A very hypothetical
macrofamily of
languages. It links the following very, very
disparate groups:
- Sino-Tibetan, the huge language family that includes Chinese, Tibetan, Burmese, and many others from that part of the world.
- Na-Dene, which includes the Athabaskan languages of Canada and Alaska, together with Apache, Navajo, and Tlingit; this group has no known connexion to any other American languages.
- North-West Caucasian (also called Nakho-Daghestani), a group of several dozen in the Caucasus Mountains, of which Chechen is the only one with a familiar name.
- North-East Caucasian (also called Abkhazo-Adyghean), a very small group nearby which might or might not ultimately be groupable with North-West Caucasian as North Caucasian, and which includes Abkhaz in Georgia.
- Basque, which is totally unlike anything else in Europe.
- Burushaski, the language of the central valley of Hunza in the Himalayas.
- The central Siberian language Yenisei.
Most linguists consider the evidence for Dene-Caucasian to be extremely tenuous and unconvincing.

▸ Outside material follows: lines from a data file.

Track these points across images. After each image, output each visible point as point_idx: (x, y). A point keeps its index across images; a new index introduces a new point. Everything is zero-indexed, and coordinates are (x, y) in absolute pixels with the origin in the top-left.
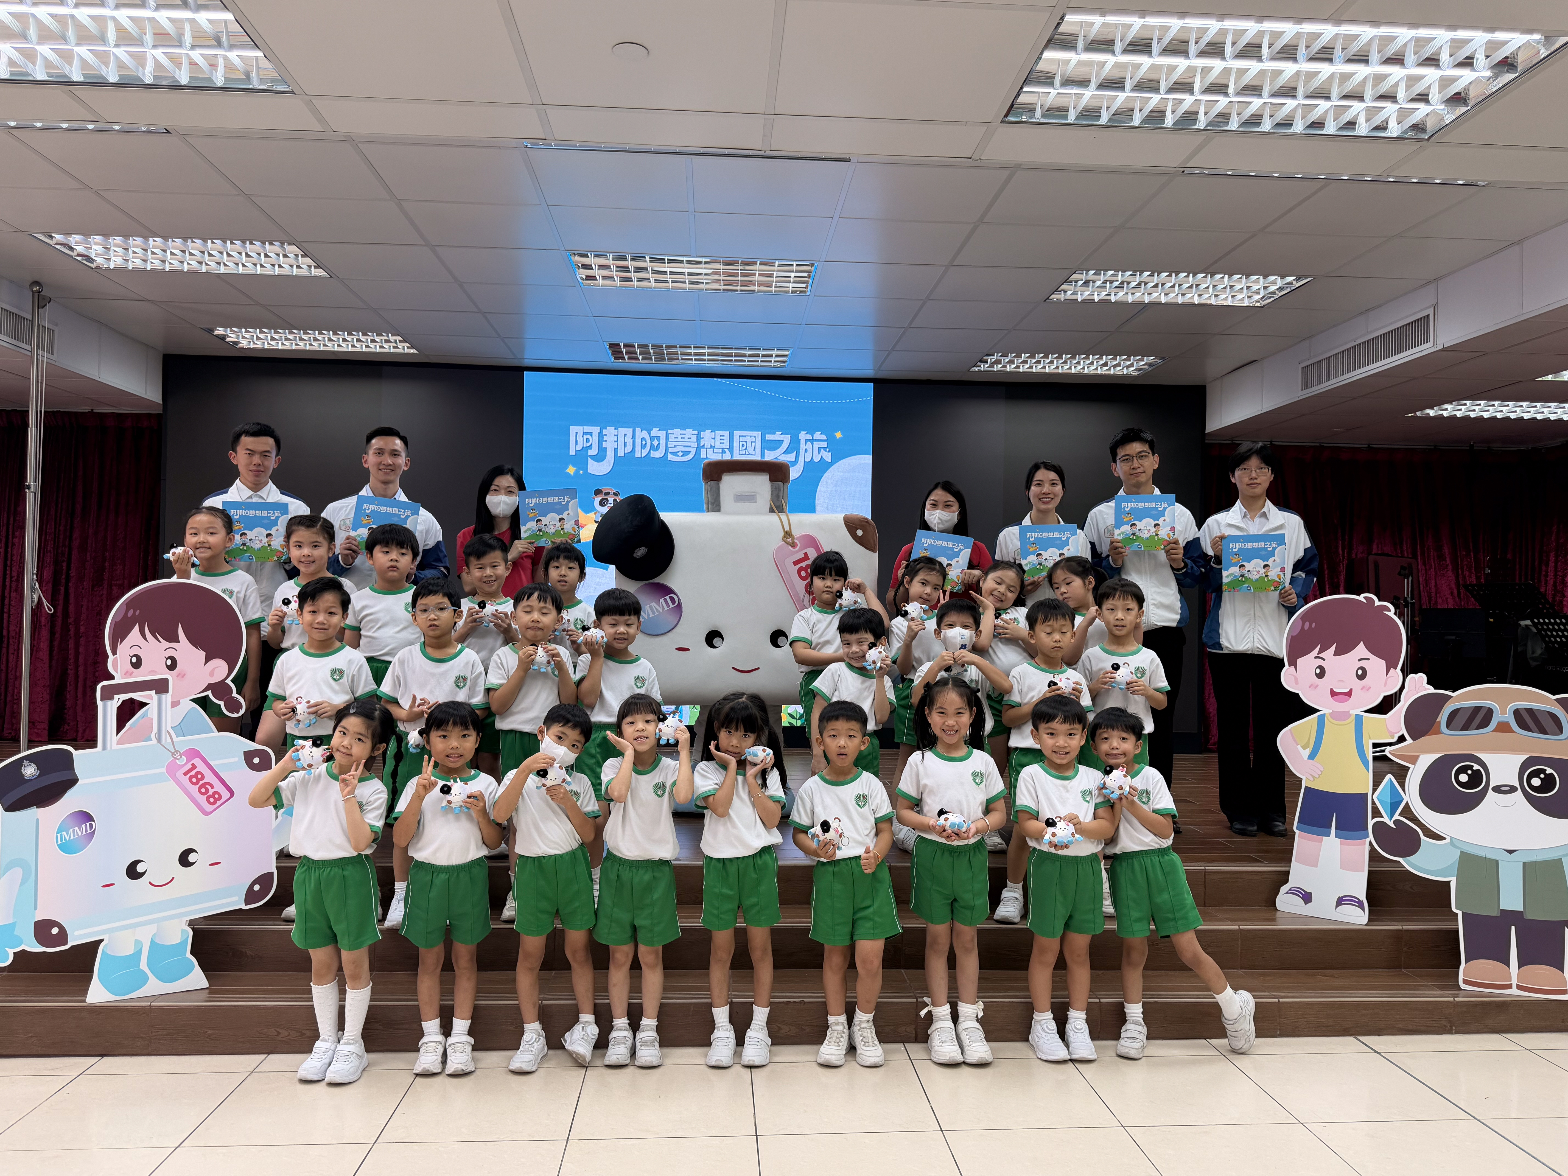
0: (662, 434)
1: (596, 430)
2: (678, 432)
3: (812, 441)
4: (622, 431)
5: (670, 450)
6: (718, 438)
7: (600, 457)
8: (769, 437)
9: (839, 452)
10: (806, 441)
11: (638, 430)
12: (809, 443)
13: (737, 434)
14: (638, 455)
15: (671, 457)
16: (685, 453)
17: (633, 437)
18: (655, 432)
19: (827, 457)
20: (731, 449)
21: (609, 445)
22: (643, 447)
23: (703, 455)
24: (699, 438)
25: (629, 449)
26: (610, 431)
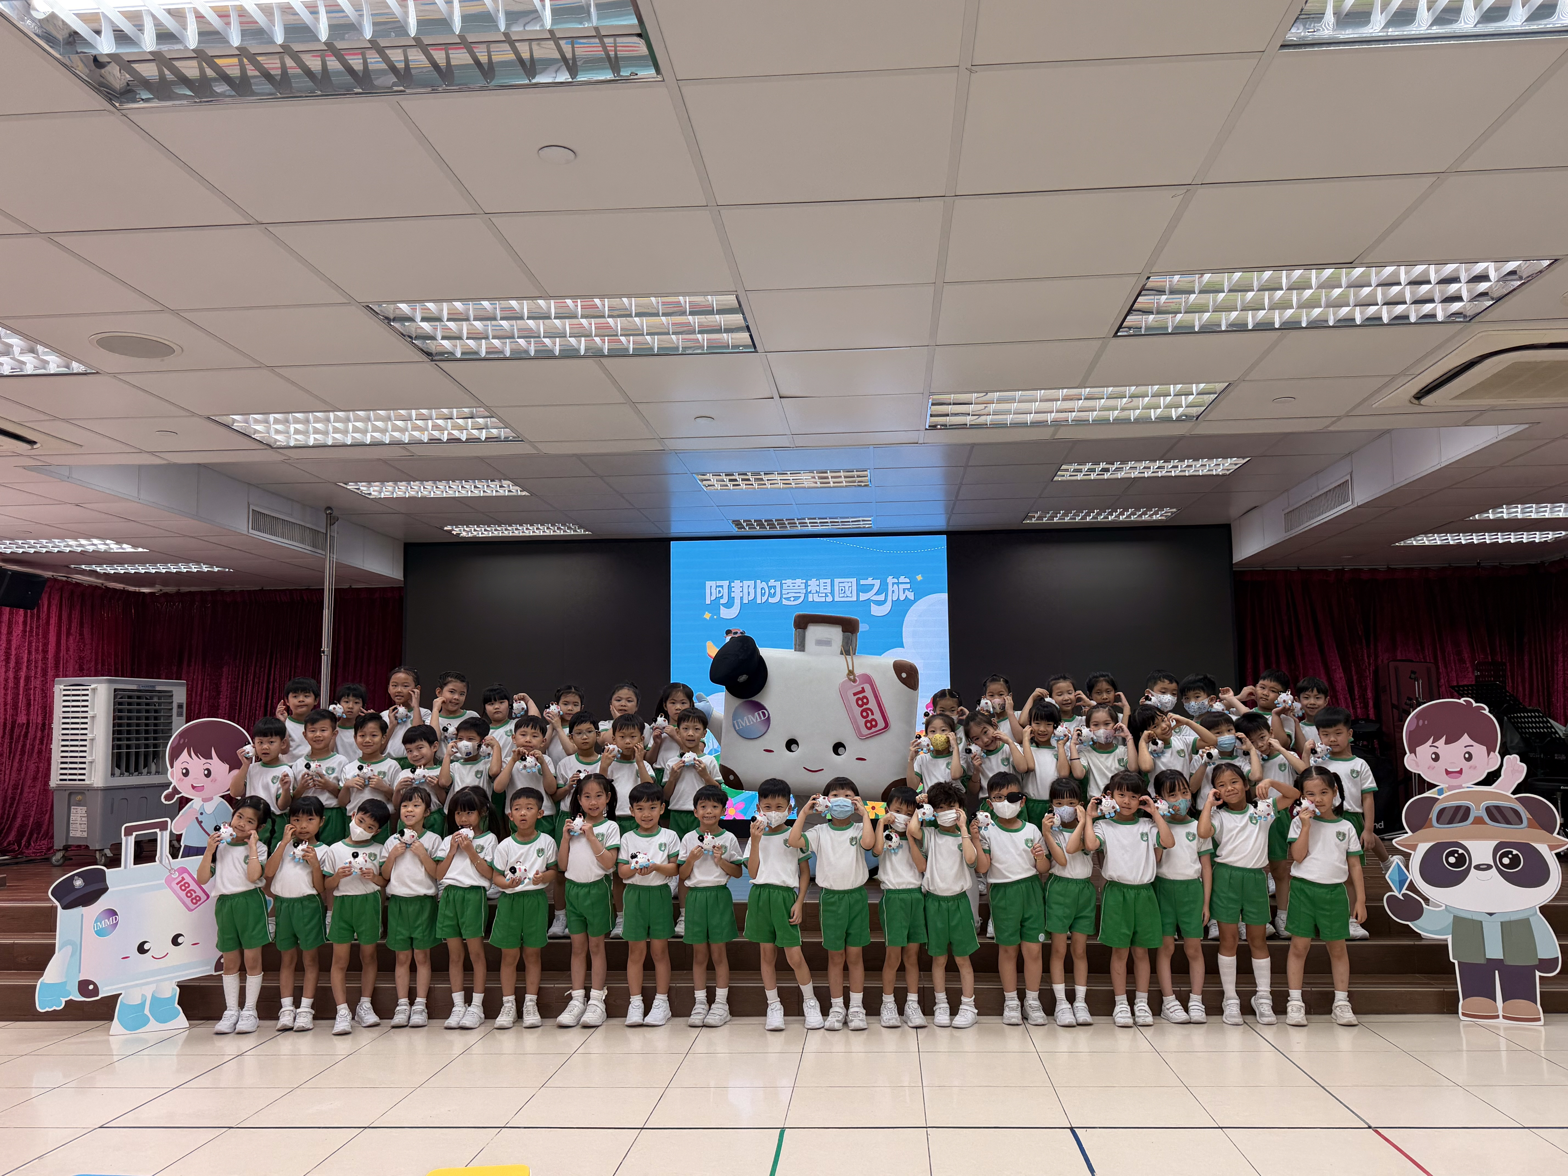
0: (778, 584)
1: (725, 583)
2: (789, 582)
3: (898, 584)
4: (746, 583)
5: (784, 596)
6: (822, 585)
7: (729, 605)
8: (862, 582)
9: (920, 592)
10: (893, 584)
11: (758, 581)
12: (895, 586)
13: (837, 581)
14: (759, 601)
15: (785, 602)
16: (796, 598)
17: (755, 587)
18: (772, 583)
19: (911, 596)
20: (832, 593)
21: (737, 595)
22: (763, 595)
23: (810, 599)
24: (806, 585)
25: (752, 597)
26: (737, 584)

The isolates such as Basque have been separated from whatever relatives they once had for so long that it is now virtually impossible to reconstruct any relationship with others equally distant in time and space.
The groups of related words claimed to have been found usually only bear a tenuous phonetic and semantic link, no more than you would expect to get by chance. The supposed sound shifts needed to account for them are vague, unlikely with more solidly reconstructed families.
It might seem strange to connect Chinese, very poor in morphology, with the highly inflected Basque, but actually Chinese might not be representative of Proto-Sino-Tibetan, since Tibetan has a richly inflected verb-final auxiliary reminiscent of that of Basque.